» Study material
____
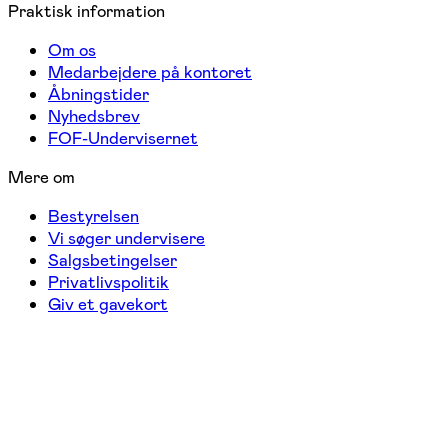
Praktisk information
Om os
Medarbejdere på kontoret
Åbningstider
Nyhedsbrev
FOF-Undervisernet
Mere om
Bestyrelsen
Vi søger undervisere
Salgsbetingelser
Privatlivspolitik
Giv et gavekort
____
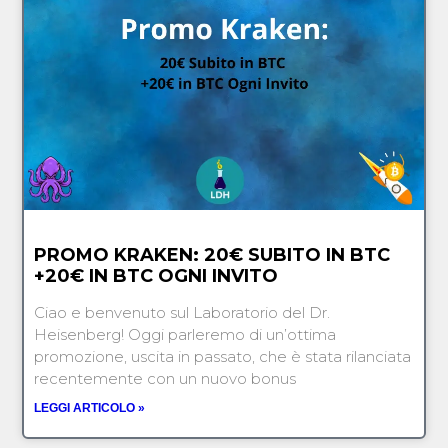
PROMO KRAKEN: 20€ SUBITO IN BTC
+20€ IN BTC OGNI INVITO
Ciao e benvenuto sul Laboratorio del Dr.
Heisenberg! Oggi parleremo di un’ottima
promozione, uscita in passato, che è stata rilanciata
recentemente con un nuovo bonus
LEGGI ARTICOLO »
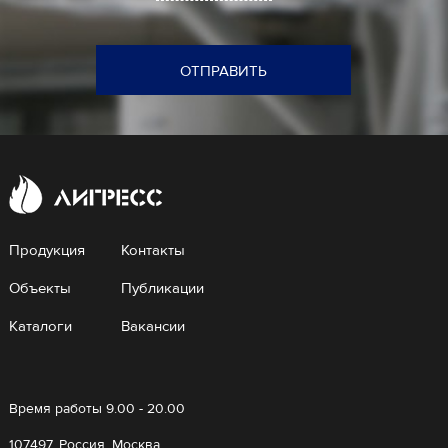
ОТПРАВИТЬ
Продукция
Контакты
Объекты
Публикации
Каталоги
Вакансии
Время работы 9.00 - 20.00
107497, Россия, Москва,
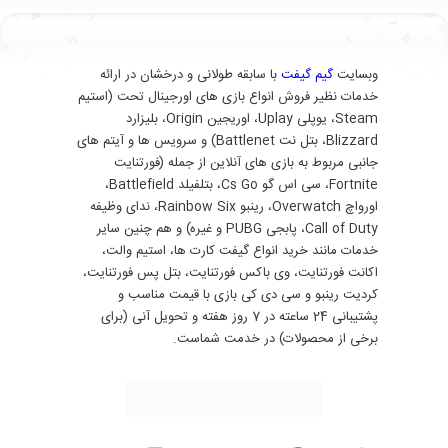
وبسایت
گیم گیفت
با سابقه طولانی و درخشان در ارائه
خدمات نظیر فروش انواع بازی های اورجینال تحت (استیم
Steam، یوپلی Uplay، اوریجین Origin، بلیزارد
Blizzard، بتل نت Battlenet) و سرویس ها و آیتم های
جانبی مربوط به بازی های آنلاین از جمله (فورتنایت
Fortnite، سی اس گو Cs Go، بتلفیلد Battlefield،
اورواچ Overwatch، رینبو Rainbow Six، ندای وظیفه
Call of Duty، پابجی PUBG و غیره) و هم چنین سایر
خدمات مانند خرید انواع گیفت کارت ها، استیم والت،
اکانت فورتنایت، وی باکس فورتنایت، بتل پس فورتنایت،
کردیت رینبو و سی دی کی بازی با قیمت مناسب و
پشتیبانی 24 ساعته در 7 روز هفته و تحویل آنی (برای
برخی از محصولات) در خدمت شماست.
____
» Job
Where a line of the data holds the word "گیفت", copy that line.

» Answer for the task
گیم گیفت
خدمات مانند خرید انواع گیفت کارت ها، استیم والت،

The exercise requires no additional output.